Le pass sanitaire vient d’être suspendu. Deux ans après le premier confinement, la parenthèse se referme — du moins en apparence. C’est le moment de faire ce que personne, dans la classe politique, ne veut faire sérieusement : un bilan. Non pas un bilan comptable des morts et des courbes, mais un bilan de ce que cette séquence a révélé de l’État français. Car une crise ne crée pas les faiblesses d’un pays : elle les met à nu.
Première vérité mise à nu : la perte de compétence opérationnelle. Souvenez-vous des masques, au tout début. Un grand pays industriel, doté d’une administration réputée, incapable de produire, de stocker et de distribuer un objet en tissu. J’avais écrit à l’époque que ce n’était pas un détail logistique, mais le symptôme d’un État qui a délégué, externalisé, oublié de faire — et découvert, dans l’urgence, qu’il ne savait plus. La crise a confirmé ce diagnostic à grande échelle : nous savons réglementer, communiquer, sanctionner ; nous avons désappris à produire et à exécuter.
Deuxième vérité : la dépendance stratégique. Masques, principes actifs, tests, composants : nous avons découvert que notre autonomie n’était qu’une fiction confortable, et que des chaînes d’approvisionnement lointaines tenaient notre santé entre leurs mains. Cette leçon dépasse de loin le Covid. Elle vaut pour l’énergie, pour l’industrie, pour le numérique. La souveraineté n’est pas un slogan identitaire : c’est la capacité concrète de tenir quand le monde se referme.

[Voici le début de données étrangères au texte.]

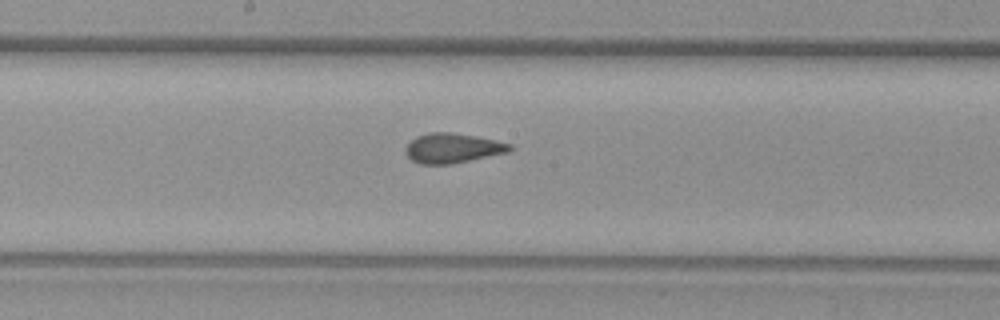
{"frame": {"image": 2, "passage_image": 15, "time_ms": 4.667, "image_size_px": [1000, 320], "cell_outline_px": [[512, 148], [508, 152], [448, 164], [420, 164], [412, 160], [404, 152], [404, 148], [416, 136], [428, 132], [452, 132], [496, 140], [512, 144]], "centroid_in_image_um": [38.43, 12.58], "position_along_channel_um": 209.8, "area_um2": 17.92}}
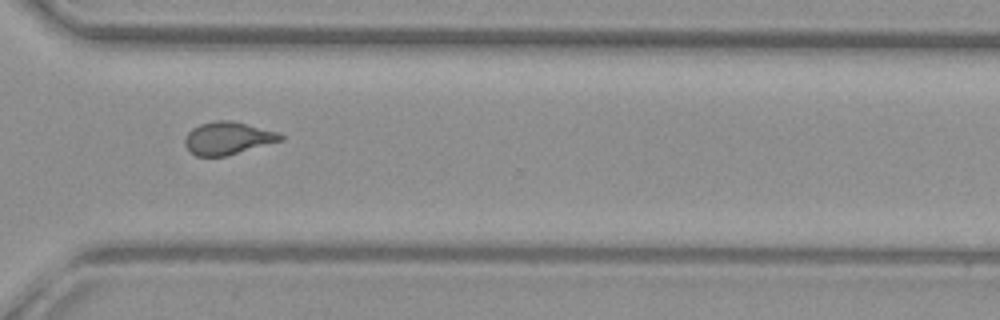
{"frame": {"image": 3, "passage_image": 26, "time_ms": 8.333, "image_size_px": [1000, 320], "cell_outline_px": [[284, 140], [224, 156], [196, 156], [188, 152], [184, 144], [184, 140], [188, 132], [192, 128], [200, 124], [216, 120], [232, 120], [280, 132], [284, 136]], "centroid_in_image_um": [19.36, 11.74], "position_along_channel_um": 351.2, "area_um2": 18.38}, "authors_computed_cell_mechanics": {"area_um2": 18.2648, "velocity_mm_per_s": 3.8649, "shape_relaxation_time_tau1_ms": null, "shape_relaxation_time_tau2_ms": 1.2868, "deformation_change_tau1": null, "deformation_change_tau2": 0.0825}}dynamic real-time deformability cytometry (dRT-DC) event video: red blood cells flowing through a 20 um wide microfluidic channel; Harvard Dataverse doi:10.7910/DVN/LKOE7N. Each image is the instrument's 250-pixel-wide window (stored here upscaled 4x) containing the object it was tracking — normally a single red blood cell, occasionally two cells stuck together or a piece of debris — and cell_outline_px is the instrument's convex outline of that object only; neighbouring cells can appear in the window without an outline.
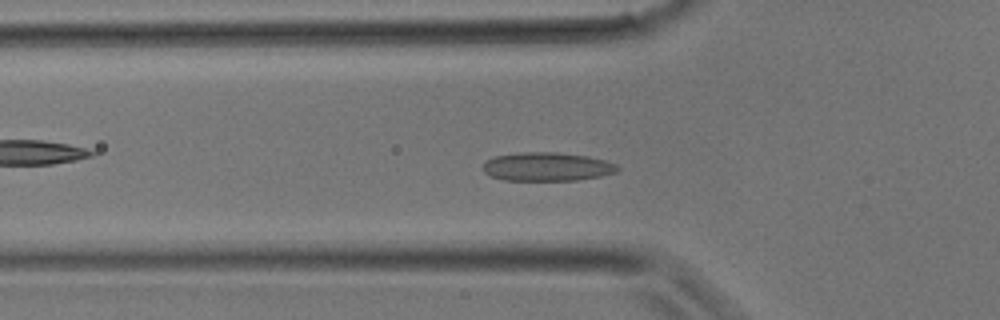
{"species": "common noctule bat (a hibernating species)", "species_latin": "Nyctalus noctula", "temperature_condition": "room temperature", "stored_images_in_passage": 32, "camera_frame_rate_fps": 3000, "um_per_image_px": 0.085, "animal": {"sex": "male", "body_mass_g": 17.9}, "frame": {"image": 1, "passage_image": 10, "time_ms": 3.0, "image_size_px": [1000, 320], "cell_outline_px": [[620, 168], [616, 172], [600, 176], [576, 180], [504, 180], [492, 176], [484, 172], [484, 164], [492, 156], [520, 152], [556, 152], [588, 156], [604, 160], [616, 164]], "centroid_in_image_um": [46.5, 14.16], "position_along_channel_um": 79.3, "area_um2": 22.37}}
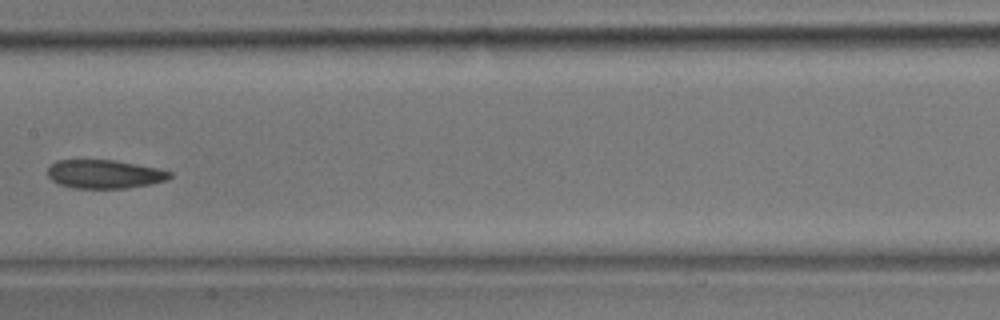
{"frame": {"image": 2, "passage_image": 16, "time_ms": 5.0, "image_size_px": [1000, 320], "cell_outline_px": [[172, 176], [168, 180], [152, 184], [128, 188], [72, 188], [60, 184], [52, 180], [48, 176], [48, 168], [56, 160], [112, 160], [136, 164], [156, 168], [172, 172]], "centroid_in_image_um": [8.9, 14.81], "position_along_channel_um": 198.5, "area_um2": 20.35}}
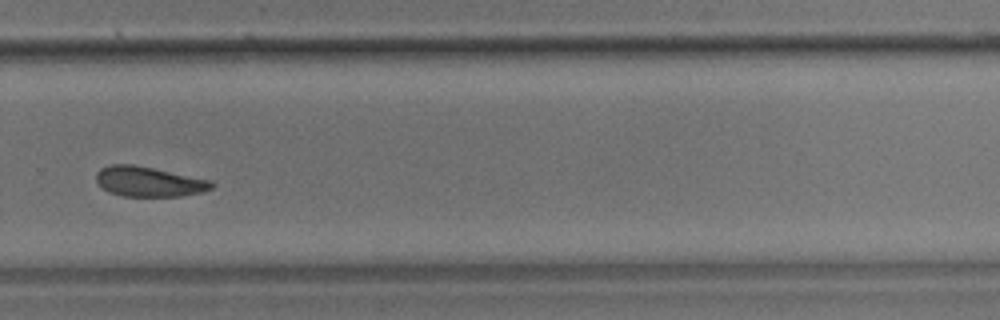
{"frame": {"image": 3, "passage_image": 22, "time_ms": 7.0, "image_size_px": [1000, 320], "cell_outline_px": [[216, 184], [212, 188], [204, 192], [180, 196], [124, 196], [108, 192], [100, 188], [96, 180], [96, 172], [100, 168], [108, 164], [132, 164], [212, 180]], "centroid_in_image_um": [12.63, 15.44], "position_along_channel_um": 317.2, "area_um2": 20.4}}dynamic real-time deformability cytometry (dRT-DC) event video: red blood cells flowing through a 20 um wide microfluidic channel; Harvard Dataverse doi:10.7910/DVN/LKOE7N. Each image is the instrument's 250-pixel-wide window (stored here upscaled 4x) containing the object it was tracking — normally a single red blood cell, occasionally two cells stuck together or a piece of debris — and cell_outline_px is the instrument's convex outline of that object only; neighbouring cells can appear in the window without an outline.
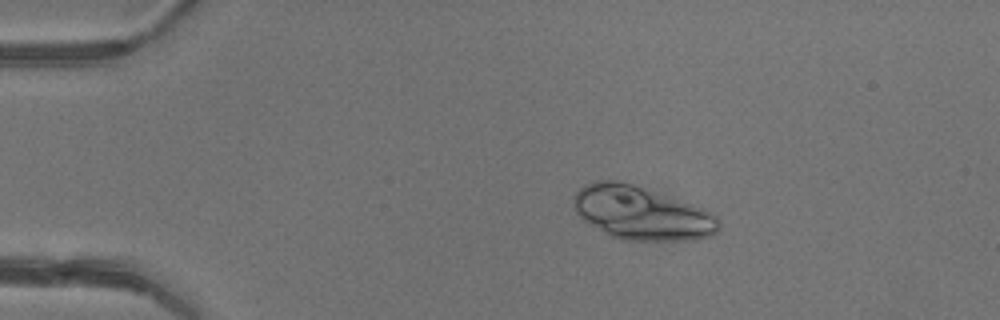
{"species": "common noctule bat (a hibernating species)", "species_latin": "Nyctalus noctula", "temperature_condition": "warm", "stored_images_in_passage": 34, "camera_frame_rate_fps": 3000, "um_per_image_px": 0.085, "animal": {"sex": "female"}, "frame": {"image": 1, "passage_image": 1, "time_ms": 0.0, "image_size_px": [1000, 320], "cell_outline_px": [[720, 228], [712, 236], [696, 240], [624, 240], [608, 236], [584, 220], [576, 212], [576, 192], [584, 184], [596, 180], [612, 180], [632, 184], [704, 208], [716, 216], [720, 220]], "centroid_in_image_um": [54.57, 18.13], "position_along_channel_um": 30.4, "area_um2": 44.91}, "authors_computed_cell_mechanics": {"area_um2": 19.652, "velocity_mm_per_s": 4.3024, "shape_relaxation_time_tau1_ms": null, "shape_relaxation_time_tau2_ms": 3.4895, "deformation_change_tau1": null, "deformation_change_tau2": 0.103}}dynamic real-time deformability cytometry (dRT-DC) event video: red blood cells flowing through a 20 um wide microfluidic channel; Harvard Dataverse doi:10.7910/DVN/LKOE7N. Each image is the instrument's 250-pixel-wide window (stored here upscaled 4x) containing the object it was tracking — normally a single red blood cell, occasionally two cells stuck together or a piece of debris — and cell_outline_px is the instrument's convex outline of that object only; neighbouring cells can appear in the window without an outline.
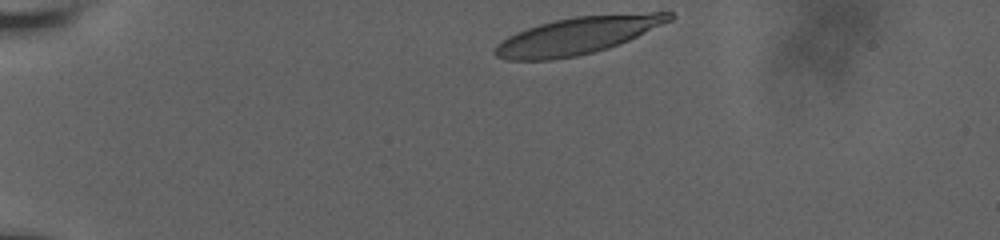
{"species": "human", "species_latin": "Homo sapiens", "temperature_condition": "room temperature", "stored_images_in_passage": 38, "camera_frame_rate_fps": 3000, "um_per_image_px": 0.085, "donor": {"sex": "male"}, "frame": {"image": 1, "passage_image": 1, "time_ms": 0.0, "image_size_px": [1000, 240], "cell_outline_px": [[676, 16], [672, 20], [620, 44], [608, 48], [576, 56], [552, 60], [508, 60], [496, 56], [492, 52], [496, 44], [508, 36], [516, 32], [540, 24], [556, 20], [576, 16], [652, 12], [672, 12]], "centroid_in_image_um": [49.09, 3.03], "position_along_channel_um": 35.9, "area_um2": 37.63}}
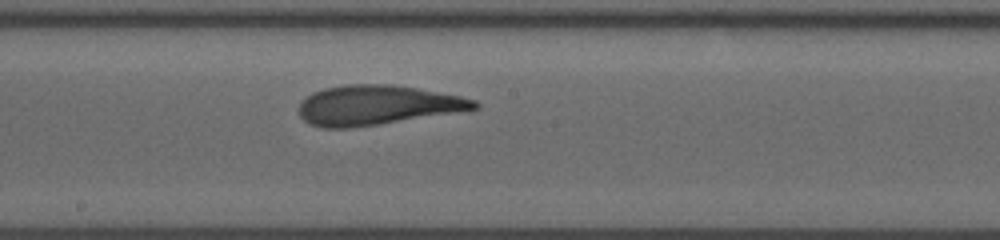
{"frame": {"image": 2, "passage_image": 22, "time_ms": 7.0, "image_size_px": [1000, 240], "cell_outline_px": [[480, 108], [376, 124], [348, 128], [324, 128], [308, 124], [300, 116], [300, 104], [312, 92], [324, 88], [344, 84], [392, 84], [416, 88], [460, 96], [476, 100], [480, 104]], "centroid_in_image_um": [32.02, 8.92], "position_along_channel_um": 216.2, "area_um2": 40.06}}
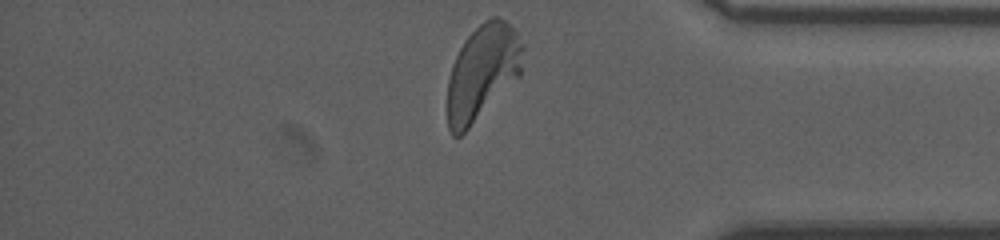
{"frame": {"image": 3, "passage_image": 38, "time_ms": 12.333, "image_size_px": [1000, 240], "cell_outline_px": [[524, 48], [520, 76], [460, 136], [452, 136], [448, 128], [448, 80], [452, 64], [464, 40], [484, 20], [492, 16], [496, 16], [504, 20], [516, 32], [524, 44]], "centroid_in_image_um": [41.01, 6.12], "position_along_channel_um": 394.2, "area_um2": 41.5}, "authors_computed_cell_mechanics": {"area_um2": 40.171, "velocity_mm_per_s": 3.625, "shape_relaxation_time_tau1_ms": 8.2002, "shape_relaxation_time_tau2_ms": 1.5627, "deformation_change_tau1": 0.2591, "deformation_change_tau2": 0.1037}}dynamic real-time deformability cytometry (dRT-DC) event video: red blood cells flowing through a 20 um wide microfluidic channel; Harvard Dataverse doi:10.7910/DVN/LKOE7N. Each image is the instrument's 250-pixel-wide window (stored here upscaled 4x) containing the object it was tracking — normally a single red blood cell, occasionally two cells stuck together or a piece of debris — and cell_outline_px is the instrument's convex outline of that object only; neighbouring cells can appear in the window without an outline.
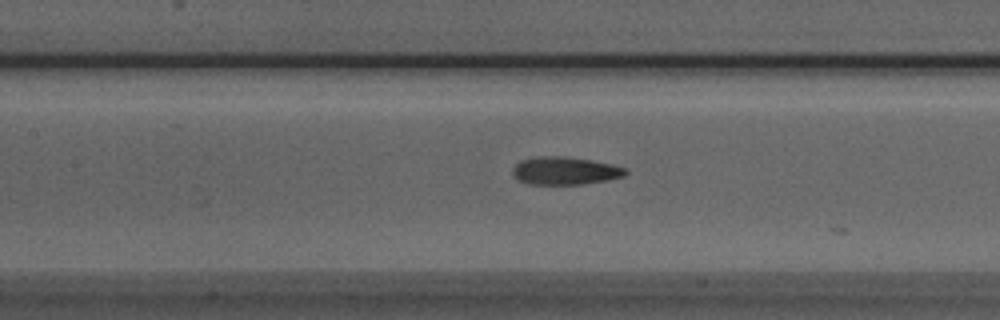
{"species": "Egyptian fruit bat (a non-hibernating species)", "species_latin": "Rousettus aegyptiacus", "temperature_condition": "room temperature", "stored_images_in_passage": 24, "camera_frame_rate_fps": 3000, "um_per_image_px": 0.085, "animal": {"sex": "male"}, "frame": {"image": 1, "passage_image": 17, "time_ms": 5.333, "image_size_px": [1000, 320], "cell_outline_px": [[628, 172], [624, 176], [608, 180], [584, 184], [528, 184], [516, 180], [512, 176], [512, 168], [520, 160], [536, 156], [564, 156], [592, 160], [612, 164], [624, 168]], "centroid_in_image_um": [47.98, 14.51], "position_along_channel_um": 159.4, "area_um2": 18.55}}
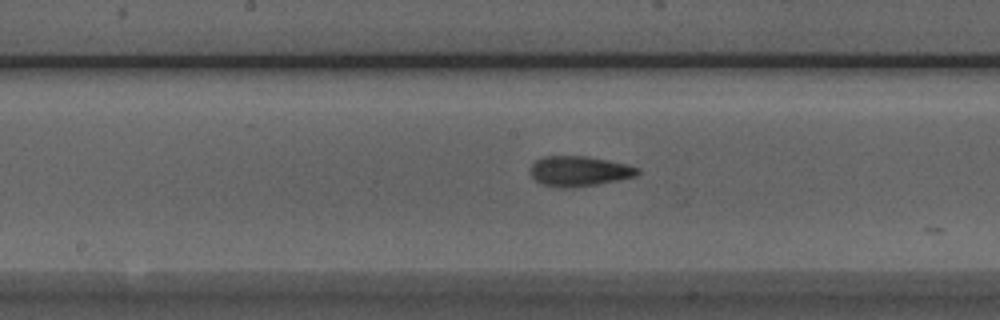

Troisième vérité, la plus inquiétante pour moi : la facilité avec laquelle nous avons gouverné par l’exception. Deux ans durant, les décisions majeures qui réglaient la vie de soixante-sept millions de personnes se sont prises dans un format resserré, à huis clos, par voie réglementaire, le Parlement réduit à enregistrer. Je ne juge pas l’urgence : au commencement, l’urgence justifie qu’on tranche vite. Je m’inquiète de l’habituation à l’exception, de cette aisance prise à se passer du débat, de cette idée insidieuse qu’en cas de crise la démocratie serait un luxe. Car il y aura d’autres crises. Et l’État aura gardé en mémoire qu’il est plus simple de décréter que de convaincre.
Quatrième vérité : l’économie du « quoi qu’il en coûte ». On a soutenu, à juste titre, une économie mise sous cloche. Mais on a aussi installé l’idée qu’il existait un argent magique, sans contrepartie, sans lendemain. Cet argent a une facture, et elle se présentera — en inflation, en dette, en marges de manœuvre perdues pour les crises suivantes. Le « quoi qu’il en coûte » était une réponse de court terme ; il ne peut pas tenir lieu de doctrine économique.
Et puis il y a la fracture. Le pays est sorti de cette séquence plus divisé qu’il n’y était entré : entre ceux qui ont obéi et ceux qui ont douté, entre les territoires, entre les générations. La contrainte a tenu le pays à court terme ; elle l’a fissuré à long terme. La défiance que je redoutais à l’été 2021 est là, installée, et elle ne se refermera pas avec le pass.
Je ne tire pas de cette séquence un réquisitoire contre la science, ni un éloge du désordre. J’en tire une exigence de lucidité. Un grand pays doit savoir produire ce dont il a besoin, tenir sa souveraineté, délibérer même dans l’urgence, et compter son argent. Le Covid n’a rien inventé de nos faiblesses : il les a éclairées d’une lumière crue. La seule faute impardonnable, désormais, serait de refermer la parenthèse sans en avoir rien appris.